25% Of Maltese Under 10 Consider English 1st Language
Jan 19 2024 Share

A significant demographic shift is evident in Maltese language preferences among children under 10, as around 25% consider English their first language, indicating a rise in English usage compared to previous generations.

 Among those aged 10 to 19, approximately 15% view English as their primary language, a figure that decreases to about 9% for adults in their 20s, 30s, and 40s, declining further for seniors. 

Despite Maltese remaining the predominant mother tongue across all age groups, the prevalence of English as the first language is more pronounced in areas like Swieqi, Sliema, and St Julian’s.
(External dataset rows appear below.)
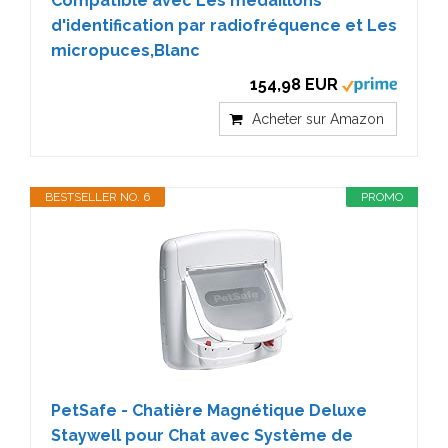
Compatible avec Les médaillons
d'identification par radiofréquence et Les
micropuces,Blanc
154,98 EUR
Acheter sur Amazon
BESTSELLER NO. 6
PROMO
PetSafe - Chatière Magnétique Deluxe
Staywell pour Chat avec Système de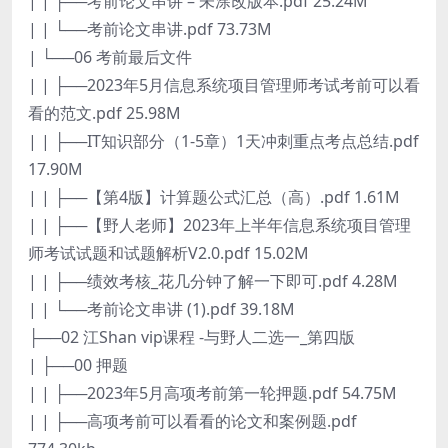
| | ├──考前论文串讲 – 未涂改版本.pdf 25.24M
| | └──考前论文串讲.pdf 73.73M
| └──06 考前最后文件
| | ├──2023年5月信息系统项目管理师考试考前可以看
看的范文.pdf 25.98M
| | ├──IT知识部分（1-5章）1天冲刺重点考点总结.pdf
17.90M
| | ├──【第4版】计算题公式汇总（高）.pdf 1.61M
| | ├──【野人老师】2023年上半年信息系统项目管理
师考试试题和试题解析V2.0.pdf 15.02M
| | ├──绩效考核_花几分钟了解一下即可.pdf 4.28M
| | └──考前论文串讲 (1).pdf 39.18M
├──02 江Shan vip课程 -与野人二选一_第四版
| ├──00 押题
| | ├──2023年5月高项考前第一轮押题.pdf 54.75M
| | ├──高项考前可以看看的论文和案例题.pdf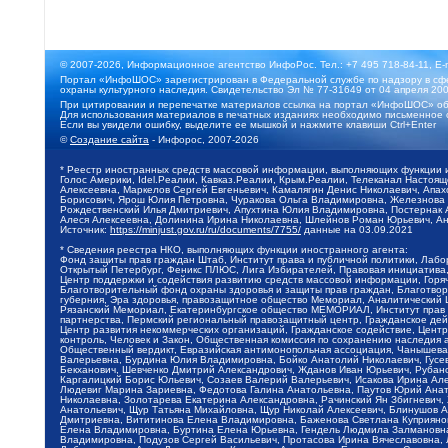
© 2007-2026, Информационное агентство ИнфоРос. Тел.: +7 495 718-84-11, E-
Портал «ИнфоШОС» зарегистрирован в Федеральной службе по надзору в сфе
охраны культурного наследия. Свидетельство Эл № 77-31649 от 04 апреля 200
При цитировании и перепечатке материалов ссылка на портал «ИнфоШОС» об
Для использования материалов в печатных изданиях необходимо письменное 
Если вы увидели ошибку, выделите ее мышкой и нажмите клавиши Ctrl+Enter
©
Создание сайта
- Инфорос, 2007-2026
* Реестр иностранных средств массовой информации, выполняющих функции 
Голос Америки, Idel.Реалии, Кавказ.Реалии, Крым.Реалии, Телеканал Настоя
Алексеевна, Маркелов Сергей Евгеньевич, Камалягин Денис Николаевич, Апах
Борисович, Ярош Юлия Петровна, Чуракова Ольга Владимировна, Железнова М
Рождественский Илья Дмитриевич, Апухтина Юлия Владимировна, Постернак Ал
Алеся Алексеевна, Долинина Ирина Николаевна, Шлейнов Роман Юрьевич, Ани
Источник:
https://minjust.gov.ru/ru/documents/7755/
данные на
03.09.2021
* Сведения реестра НКО, выполняющих функции иностранного агента:
Фонд защиты прав граждан Штаб, Институт права и публичной политики, Лаб
Открытый Петербург, Феникс ПЛЮС, Лига Избирателей, Правовая инициатива, 
Центр поддержки и содействия развитию средств массовой информации, Горя
Благотворительный фонд охраны здоровья и защиты прав граждан, Благотвори
губерния, Эра здоровья, правозащитное общество Мемориал, Аналитический 
Рязанский Мемориал, Екатеринбургское общество МЕМОРИАЛ, Институт прав ч
партнерства, Пермский региональный правозащитный центр, Гражданское де
Центр развития некоммерческих организаций, Гражданское содействие, Цент
контроль, Человек и Закон, Общественная комиссия по сохранению наследия
Общественный вердикт, Евразийская антимонопольная ассоциация, Чанышева 
Валерьевна, Бурдина Юлия Владимировна, Бойко Анатолий Николаевич, Гусев
Бекханович, Шевченко Дмитрий Александрович, Жданов Иван Юрьевич, Рубано
Каргалицкий Борис Юльевич, Созаев Валерий Валерьевич, Исакова Ирина Ал
Людевиг Марина Зариевна, Федотова Галина Анатольевна, Паутов Юрий Анато
Николаевна, Золотарева Екатерина Александровна, Рачинский Ян Збигневич
Анатольевич, Щур Татьяна Михайловна, Щур Николай Алексеевич, Блинушов 
Дмитриевна, Вититинова Елена Владимировна, Баженова Светлана Куприяновн
Елена Владимировна, Буртина Елена Юрьевна, Гендель Людмила Залмановна,
Владимировна, Подузов Сергей Васильевич, Протасова Ирина Вячеславовна, 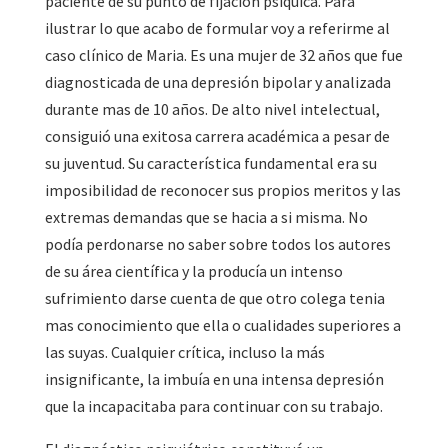
paciente de su punto de fijación psíquica. Para
ilustrar lo que acabo de formular voy a referirme al
caso clínico de Maria. Es una mujer de 32 años que fue
diagnosticada de una depresión bipolar y analizada
durante mas de 10 años. De alto nivel intelectual,
consiguió una exitosa carrera académica a pesar de
su juventud. Su característica fundamental era su
imposibilidad de reconocer sus propios meritos y las
extremas demandas que se hacia a si misma. No
podía perdonarse no saber sobre todos los autores
de su área científica y la producía un intenso
sufrimiento darse cuenta de que otro colega tenia
mas conocimiento que ella o cualidades superiores a
las suyas. Cualquier crítica, incluso la más
insignificante, la imbuía en una intensa depresión
que la incapacitaba para continuar con su trabajo.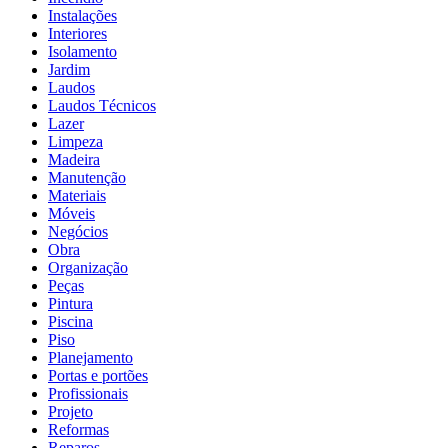
Instalações
Interiores
Isolamento
Jardim
Laudos
Laudos Técnicos
Lazer
Limpeza
Madeira
Manutenção
Materiais
Móveis
Negócios
Obra
Organização
Peças
Pintura
Piscina
Piso
Planejamento
Portas e portões
Profissionais
Projeto
Reformas
Reparos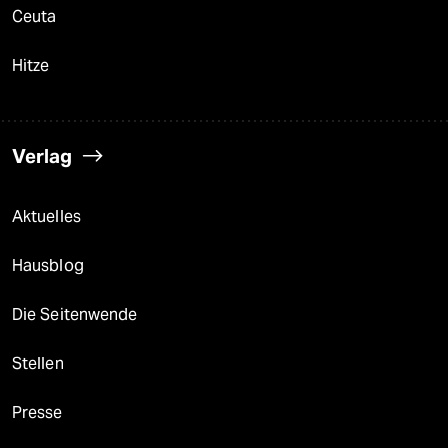
Ceuta
Hitze
Verlag
Aktuelles
Hausblog
Die Seitenwende
Stellen
Presse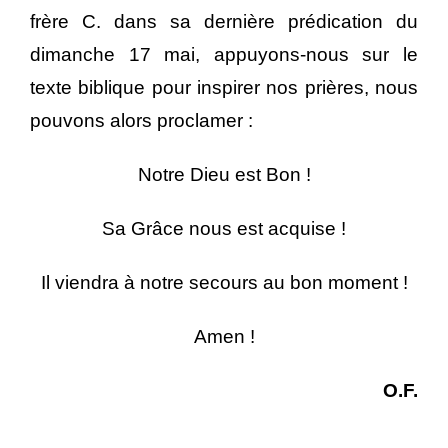
frère C. dans sa dernière prédication du
dimanche 17 mai, appuyons-nous sur le
texte biblique pour inspirer nos prières, nous
pouvons alors proclamer :
Notre Dieu est Bon !
Sa Grâce nous est acquise !
Il viendra à notre secours au bon moment !
Amen !
O.F.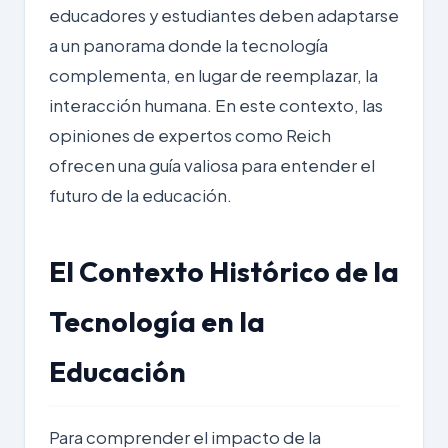
educadores y estudiantes deben adaptarse
a un panorama donde la tecnología
complementa, en lugar de reemplazar, la
interacción humana. En este contexto, las
opiniones de expertos como Reich
ofrecen una guía valiosa para entender el
futuro de la educación.
El Contexto Histórico de la
Tecnología en la
Educación
Para comprender el impacto de la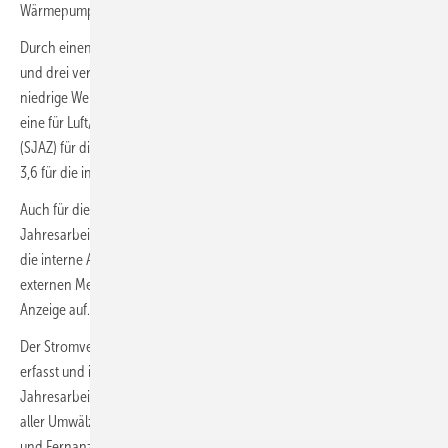
Wärmepumpe wurden drei Heizkörper vergrößert.
Durch einen sorgfältigen Hydraulischen Abgleich des Heizsystems
und drei vergrößerte Heizkörper konnte die Systemtemperatur auf
niedrige Werte von ca. 41/37 °C abgesenkt werden. Daraus resultiert
eine für Luft/Wasser-Wärmepumpen hohe System-Jahresarbeitszahl
(SJAZ) für die Raumheizung von 4,0 (externe Messung,
Bild 9
) bzw.
3,6 für die interne Anzeige des Wärmepumpen-Reglers.
Auch für die Trinkwassererwärmung (55 °C) wurde eine gute
Jahresarbeitszahl von 2,9 über die externe Messung und von 2,7 über
die interne Anzeige ermittelt. Das Gesamtsystem weist mit der
externen Messung eine SJAZ von 3,7 und von 3,4 mit der internen
Anzeige auf.
Der Stromverbrauch des elektrischen Heizstabs wird gesondert
erfasst und ist bei der externen Messung für die System-
Jahresarbeitszahl SJAZ eingerechnet (72 kWh). Der Stromverbrauch
aller Umwälzpumpen und der Regelung inklusive Heizkreis-Mischer
und Fernanzeige ist ebenfalls im Gesamtverbrauch enthalten.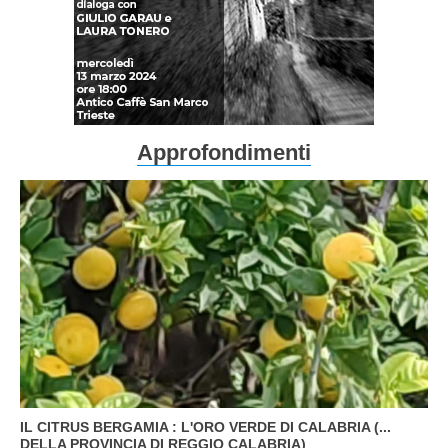
Approfondimenti
IL CITRUS BERGAMIA : L'ORO VERDE DI CALABRIA (...
DELLA PROVINCIA DI REGGIO CALABRIA)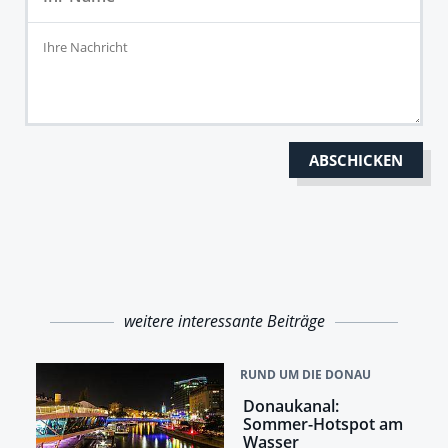
weitere interessante Beiträge
RUND UM DIE DONAU
Donaukanal:
Sommer-Hotspot am
Wasser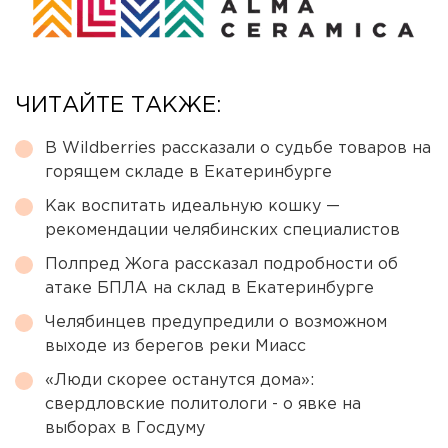
ЧИТАЙТЕ ТАКЖЕ:
В Wildberries рассказали о судьбе товаров на
горящем складе в Екатеринбурге
Как воспитать идеальную кошку —
рекомендации челябинских специалистов
Полпред Жога рассказал подробности об
атаке БПЛА на склад в Екатеринбурге
Челябинцев предупредили о возможном
выходе из берегов реки Миасс
«Люди скорее останутся дома»:
свердловские политологи - о явке на
выборах в Госдуму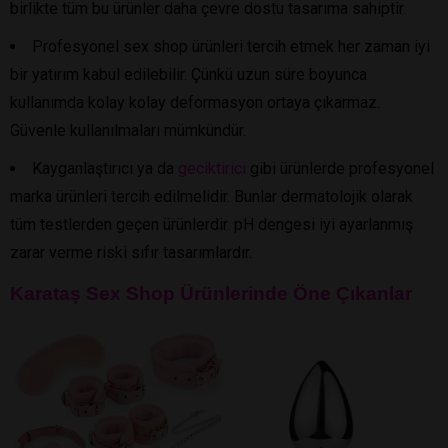
birlikte tüm bu ürünler daha çevre dostu tasarıma sahiptir.
Profesyonel sex shop ürünleri tercih etmek her zaman iyi
bir yatırım kabul edilebilir. Çünkü uzun süre boyunca
kullanımda kolay kolay deformasyon ortaya çıkarmaz.
Güvenle kullanılmaları mümkündür.
Kayganlaştırıcı ya da
geciktirici
gibi ürünlerde profesyonel
marka ürünleri tercih edilmelidir. Bunlar dermatolojik olarak
tüm testlerden geçen ürünlerdir. pH dengesi iyi ayarlanmış
zarar verme riski sıfır tasarımlardır.
Karataş Sex Shop Ürünlerinde Öne Çıkanlar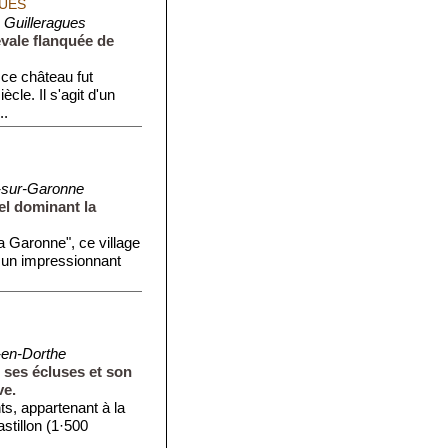
UES
 Guilleragues
vale flanquée de
 ce château fut
ècle. Il s'agit d'un
..
-sur-Garonne
el dominant la
 Garonne", ce village
r un impressionnant
-en-Dorthe
 ses écluses et son
ve.
ts, appartenant à la
tillon (1·500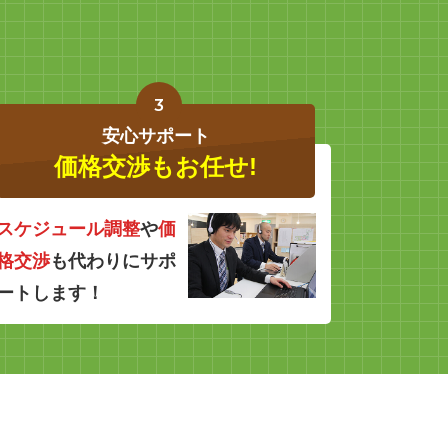
3
安心サポート
価格交渉もお任せ!
スケジュール調整
や
価
格交渉
も代わりにサポ
ートします！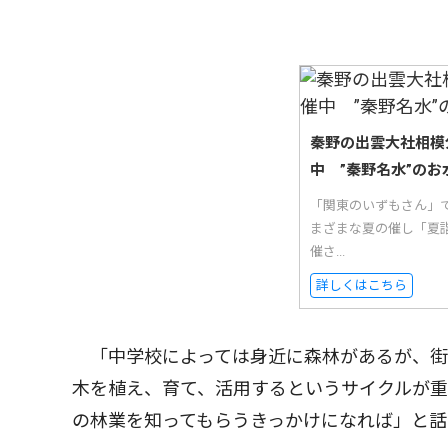
秦野の出雲大社相模
中 ”秦野名水”のお
「関東のいずもさん」
まざまな夏の催し「夏
催さ...
詳しくはこちら
「中学校によっては身近に森林があるが、街
木を植え、育て、活用するというサイクルが重
の林業を知ってもらうきっかけになれば」と話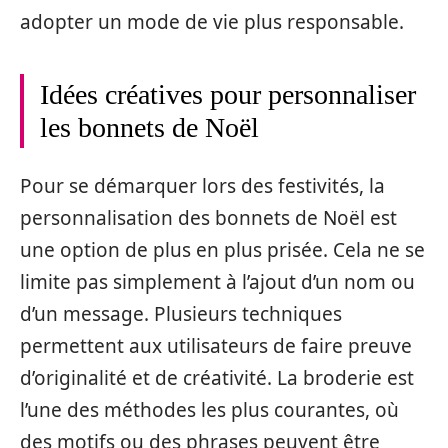
adopter un mode de vie plus responsable.
Idées créatives pour personnaliser
les bonnets de Noël
Pour se démarquer lors des festivités, la
personnalisation des bonnets de Noël est
une option de plus en plus prisée. Cela ne se
limite pas simplement à l’ajout d’un nom ou
d’un message. Plusieurs techniques
permettent aux utilisateurs de faire preuve
d’originalité et de créativité. La broderie est
l’une des méthodes les plus courantes, où
des motifs ou des phrases peuvent être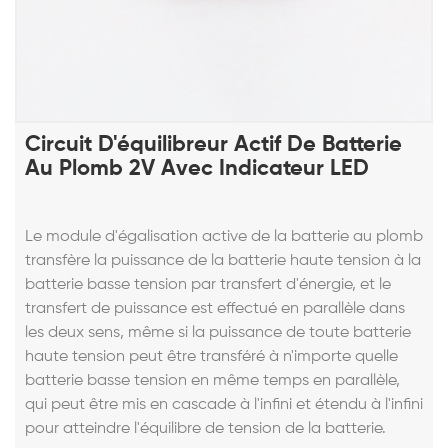
Circuit D'équilibreur Actif De Batterie
Au Plomb 2V Avec Indicateur LED
Le module d'égalisation active de la batterie au plomb
transfère la puissance de la batterie haute tension à la
batterie basse tension par transfert d'énergie, et le
transfert de puissance est effectué en parallèle dans
les deux sens, même si la puissance de toute batterie
haute tension peut être transféré à n'importe quelle
batterie basse tension en même temps en parallèle,
qui peut être mis en cascade à l'infini et étendu à l'infini
pour atteindre l'équilibre de tension de la batterie.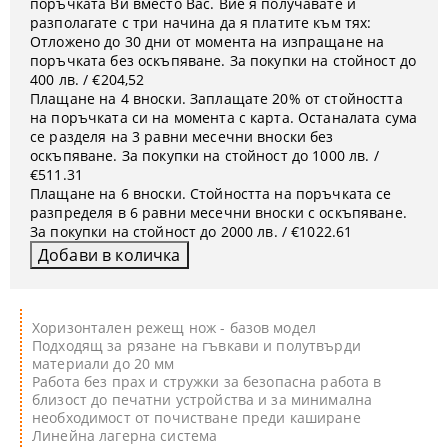
поръчката Ви вместо Вас. Вие я получавате и
разполагате с три начина да я платите към тях:
Отложено до 30 дни от момента на изпращане на
поръчката без оскъпяване. За покупки на стойност до
400 лв. / €204,52
Плащане на 4 вноски. Заплащате 20% от стойността
на поръчката си на момента с карта. Останалата сума
се разделя на 3 равни месечни вноски без
оскъпяване. За покупки на стойност до 1000 лв. /
€511.31
Плащане на 6 вноски. Стойността на поръчката се
разпределя в 6 равни месечни вноски с оскъпяване.
За покупки на стойност до 2000 лв. / €1022.61
Хоризонтален режещ нож - базов модел
Подходящ за рязане на гъвкави и полутвърди
материали до 20 мм
Работа без прах и стружки за безопасна работа в
близост до печатни устройства и за минимална
необходимост от почистване преди каширане
Линейна лагерна система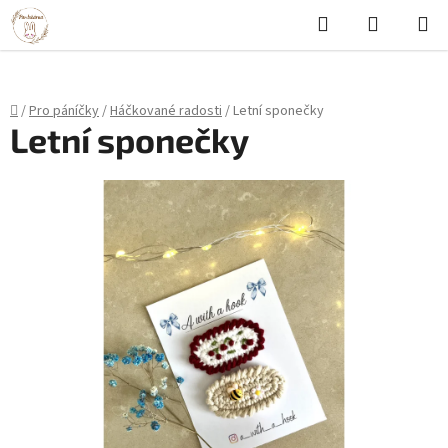
Hledat
NÁKUPN
Přejít
KOŠÍK
na
obsah
Domů
/
Pro páníčky
/
Háčkované radosti
/
Letní sponečky
Letní sponečky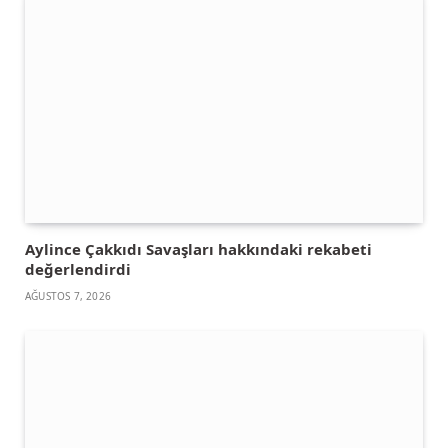
Aylince Çakkıdı Savaşları hakkındaki rekabeti
değerlendirdi
AĞUSTOS 7, 2026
According to the 2021 Census of Population and Housing by Malta’s National Statistics Office (NSO), nearly 40% of Swieqi’s residents and around a quarter of those in Sliema and St Julian’s spoke English from early childhood. The census did not allow for a direct comparison with previous periods due to changes in questioning methods.

Additionally, the census highlighted a nearly 96% literacy rate in 2021, indicating improvement from the 2011 census. Swieqi boasted the highest literacy rate at almost 99%, while Luqa reported the lowest at just over 89%. Simultaneously, a survey revealed that while Maltese is perceived as easier to speak, English is considered easier to read and write.